Terlepas dari aneka penghargaan yang disabet Bank NTT dan penerapan sistem reward dan punisment yang diterapkan manajemen Bank NTT; harus diakui ada optimisme dalam memandang dan meyakini bahwa Bank NTT ke depan akan lebih baik dan bersaing dengan institusi finansial lainnya yang ada di Indonesia. Serentak dengan itu, publik pun berharap agar Bank NTT membuka ruang akses yang lebih luas kepada seluruh lapisan masyarakat untuk memanfaatkan Bank NTT guna perbaikan tingkat kesejahteraan dengan memberikan layanan yang excellent serta aneka produk yang inovatif.

Harapan inilah yang seringkali didengungkan oleh Gubernur Viktor Bungtilu Laiskodat (VBL). Bahkan Gubernur VBL “menantang” manajemen Bank NTT untuk menjadi Bank Devisa.
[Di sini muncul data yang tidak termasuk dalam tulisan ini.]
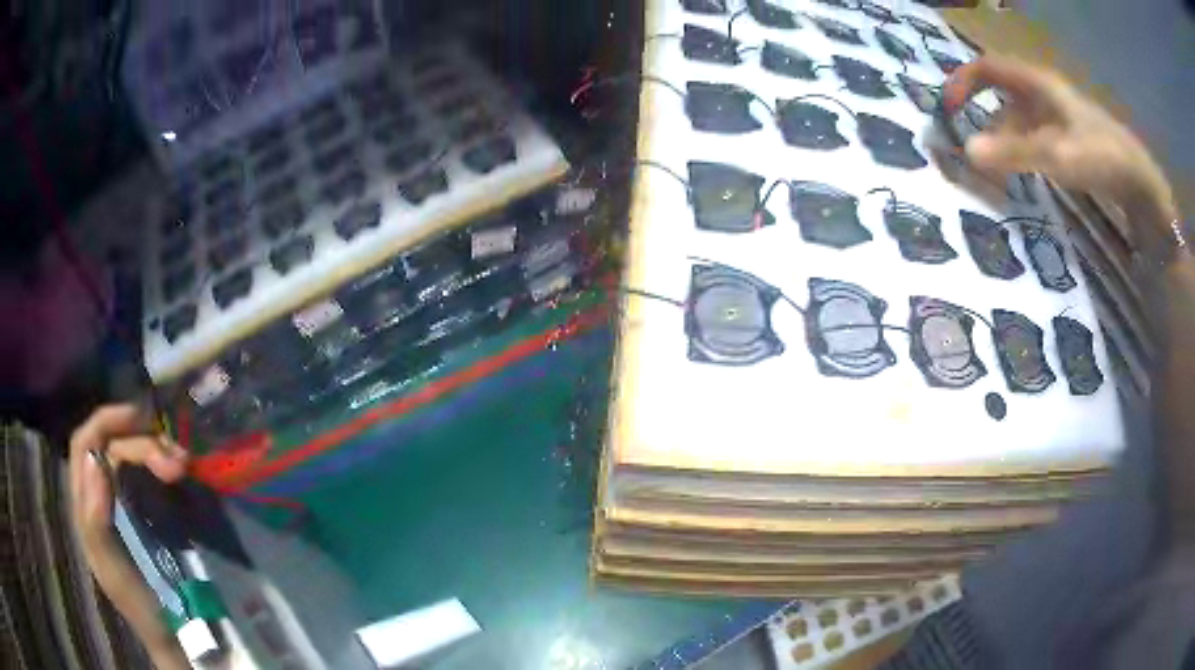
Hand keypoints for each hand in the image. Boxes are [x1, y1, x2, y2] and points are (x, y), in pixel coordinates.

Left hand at [69, 404, 190, 669]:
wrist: (175, 637)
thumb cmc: (139, 605)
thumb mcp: (111, 569)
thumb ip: (94, 520)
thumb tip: (94, 459)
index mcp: (85, 504)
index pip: (83, 443)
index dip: (105, 422)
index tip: (137, 418)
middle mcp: (102, 493)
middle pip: (114, 447)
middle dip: (143, 444)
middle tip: (177, 463)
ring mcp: (127, 502)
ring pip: (135, 457)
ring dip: (158, 452)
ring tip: (185, 465)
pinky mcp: (151, 512)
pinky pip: (153, 475)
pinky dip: (167, 465)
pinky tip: (184, 471)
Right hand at [943, 55, 1171, 214]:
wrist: (1140, 183)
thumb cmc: (1100, 157)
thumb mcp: (1056, 154)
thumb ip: (1013, 153)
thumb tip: (967, 152)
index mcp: (1037, 83)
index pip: (989, 67)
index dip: (964, 81)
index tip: (948, 109)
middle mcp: (1043, 94)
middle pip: (1002, 98)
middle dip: (982, 120)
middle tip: (970, 154)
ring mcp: (1057, 118)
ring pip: (1019, 123)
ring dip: (1003, 144)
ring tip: (994, 176)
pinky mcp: (1068, 140)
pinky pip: (1034, 140)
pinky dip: (1022, 155)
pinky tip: (1022, 177)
Bank devisa merupakan bank yang dapat melakukan kegiatan jual-beli secara keseluruhan dengan menggunakan mata uang asing hingga ke luar negeri. Pelayanan bank devisa melingkupi pembayaran ke luar negeri dan jual-beli valuta asing. Bank devisa juga dapat mengeluarkan surat kredit, cek perjalanan, inkaso dan tabungan dalam pasar valuta asing. Kinerja bank devisa dinilai berdasarkan hasil analisa rasio laporan keuangan yang meliputi permodalan, kualitas aset, rentabilitas, likuiditas dan kepatuhan.